Drei Viertel von Cyberkriminalität betroffen

Kriminalität: Wie gefährlich ist das Leben in Deutschland?

Eine U-Bahn in München. Fast zwei Drittel der Frauen fühlen sich nachts allein im öffentlichen Personennahverkehr nicht sicher.

Eine BKA-Studie offenbart: Cyberkriminalität und Sexualdelikte kommen häufiger vor, als die offiziellen Statistiken zeigen. Im Alltag fühlen sich die Deutschen trotzdem sicher - aber nicht überall.

Von Markus Balser, Berlin

Wie viele Menschen Opfer von sexueller Gewalt oder Belästigungen werden? Wie viele im Internet übers Ohr gehauen werden? Wie viele Fahrräder in Deutschland aus Hinterhöfen verschwinden? Deutschlands Sicherheitsbehörden führen über alle Anzeigen akribisch Buch.

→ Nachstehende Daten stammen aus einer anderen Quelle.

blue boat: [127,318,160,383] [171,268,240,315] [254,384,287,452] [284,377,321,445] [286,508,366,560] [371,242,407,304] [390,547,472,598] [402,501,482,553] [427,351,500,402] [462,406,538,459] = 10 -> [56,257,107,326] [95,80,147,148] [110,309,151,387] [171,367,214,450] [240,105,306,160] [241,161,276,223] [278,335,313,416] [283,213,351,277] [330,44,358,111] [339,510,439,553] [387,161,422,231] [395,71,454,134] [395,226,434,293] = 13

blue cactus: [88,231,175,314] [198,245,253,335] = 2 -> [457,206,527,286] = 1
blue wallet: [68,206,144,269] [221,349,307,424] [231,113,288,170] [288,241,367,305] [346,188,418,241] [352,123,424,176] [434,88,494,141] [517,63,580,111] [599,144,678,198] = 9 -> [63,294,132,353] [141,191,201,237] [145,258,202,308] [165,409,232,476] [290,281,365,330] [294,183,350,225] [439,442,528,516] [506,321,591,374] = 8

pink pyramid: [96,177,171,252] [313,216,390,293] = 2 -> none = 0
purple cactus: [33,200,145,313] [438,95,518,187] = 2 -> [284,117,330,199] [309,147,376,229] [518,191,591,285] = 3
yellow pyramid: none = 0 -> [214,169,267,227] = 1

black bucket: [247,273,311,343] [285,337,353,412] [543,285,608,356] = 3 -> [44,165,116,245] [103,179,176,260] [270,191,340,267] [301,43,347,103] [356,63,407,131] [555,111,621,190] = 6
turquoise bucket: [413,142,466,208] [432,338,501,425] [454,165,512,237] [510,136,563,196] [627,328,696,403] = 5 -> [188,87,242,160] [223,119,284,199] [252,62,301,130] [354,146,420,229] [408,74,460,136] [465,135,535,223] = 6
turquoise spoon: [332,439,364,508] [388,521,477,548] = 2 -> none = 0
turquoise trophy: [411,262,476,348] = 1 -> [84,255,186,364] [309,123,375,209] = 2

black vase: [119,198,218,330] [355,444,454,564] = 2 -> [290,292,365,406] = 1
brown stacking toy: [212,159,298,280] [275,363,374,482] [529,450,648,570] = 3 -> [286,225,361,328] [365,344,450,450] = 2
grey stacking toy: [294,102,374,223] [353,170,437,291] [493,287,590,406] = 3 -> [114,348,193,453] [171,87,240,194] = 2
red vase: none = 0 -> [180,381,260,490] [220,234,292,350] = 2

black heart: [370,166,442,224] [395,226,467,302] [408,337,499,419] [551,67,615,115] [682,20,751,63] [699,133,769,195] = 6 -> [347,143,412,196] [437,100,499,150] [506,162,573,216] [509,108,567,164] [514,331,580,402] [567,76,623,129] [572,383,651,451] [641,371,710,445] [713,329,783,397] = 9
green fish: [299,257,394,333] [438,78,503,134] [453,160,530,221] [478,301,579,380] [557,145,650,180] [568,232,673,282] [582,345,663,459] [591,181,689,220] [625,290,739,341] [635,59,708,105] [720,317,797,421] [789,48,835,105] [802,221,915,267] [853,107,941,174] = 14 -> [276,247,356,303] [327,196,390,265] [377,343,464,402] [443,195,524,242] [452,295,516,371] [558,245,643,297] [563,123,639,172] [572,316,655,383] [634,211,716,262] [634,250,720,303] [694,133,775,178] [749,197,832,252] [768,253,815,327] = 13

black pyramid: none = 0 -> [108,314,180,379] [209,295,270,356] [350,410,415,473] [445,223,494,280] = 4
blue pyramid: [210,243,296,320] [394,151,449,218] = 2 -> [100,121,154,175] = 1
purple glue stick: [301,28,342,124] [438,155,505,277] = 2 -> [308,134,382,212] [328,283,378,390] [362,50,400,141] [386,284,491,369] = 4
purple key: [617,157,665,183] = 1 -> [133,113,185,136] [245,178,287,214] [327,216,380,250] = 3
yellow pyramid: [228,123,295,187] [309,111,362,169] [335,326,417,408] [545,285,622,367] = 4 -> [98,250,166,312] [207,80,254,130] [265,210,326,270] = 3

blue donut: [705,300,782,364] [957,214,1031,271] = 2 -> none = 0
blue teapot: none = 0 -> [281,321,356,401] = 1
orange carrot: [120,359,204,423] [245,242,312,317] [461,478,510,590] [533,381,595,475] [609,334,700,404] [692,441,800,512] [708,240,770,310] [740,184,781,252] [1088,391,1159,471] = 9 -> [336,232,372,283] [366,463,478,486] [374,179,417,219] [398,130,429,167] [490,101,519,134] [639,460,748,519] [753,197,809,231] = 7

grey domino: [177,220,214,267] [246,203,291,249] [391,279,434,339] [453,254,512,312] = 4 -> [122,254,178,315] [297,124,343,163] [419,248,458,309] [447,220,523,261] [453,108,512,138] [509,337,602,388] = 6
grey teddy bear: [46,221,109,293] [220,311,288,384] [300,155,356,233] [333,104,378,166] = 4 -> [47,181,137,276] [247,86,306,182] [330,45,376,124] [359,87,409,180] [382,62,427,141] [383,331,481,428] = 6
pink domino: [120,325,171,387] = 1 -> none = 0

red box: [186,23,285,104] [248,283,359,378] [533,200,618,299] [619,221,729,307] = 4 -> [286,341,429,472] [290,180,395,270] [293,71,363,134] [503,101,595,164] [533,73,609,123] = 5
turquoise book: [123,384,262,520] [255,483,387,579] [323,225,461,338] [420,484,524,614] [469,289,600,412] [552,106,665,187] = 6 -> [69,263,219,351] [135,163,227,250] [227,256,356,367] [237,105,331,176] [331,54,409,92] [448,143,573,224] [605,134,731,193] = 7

Seit Jahren allerdings fragen sich die Behörden auch, wie groß die Dunkelziffer all jener Fälle ist, die gar nicht erst zur Anzeige gebracht werden. An diesem Dienstag veröffentlichte das BKA zusammen mit Bundesinnenministerin Nancy Faeser (SPD) eine neue Studie, die darauf Antworten liefert.

Denn die Behörden haben die Deutschen in den vergangenen zwei Jahren in der groß angelegten Studie "Sicherheit und Kriminalität in Deutschland" über ihre Kriminalitätserfahrungen und ihr Sicherheitsgefühl befragt. Deutschland sei ein vergleichsweise sicheres Land, urteilte das BKA nach Auswertung der Daten - sowohl hinsichtlich der vorgefallenen Taten als auch "im Hinblick auf die von den Bürgerinnen und Bürgern wahrgenommene Sicherheit".

Die Dunkelziffer ist in einigen Bereichen groß

Allerdings macht die Studie auch klar, dass die Dunkelziffer in einigen Bereichen groß ist. Am größten wohl bei der Cyberkriminalität. In den letzten zwölf Monaten vor der Befragung wurden 13,5 Prozent der deutschen Bevölkerung Opfer einer Straftat im Netz - meist in Form von "Waren- und Dienstleistungsbetrug". Nicht einmal jede fünfte Cybertat wird laut BKA jedoch angezeigt. Das Dunkelfeld sei enorm groß, räumte BKA-Chef Holger Münch ein.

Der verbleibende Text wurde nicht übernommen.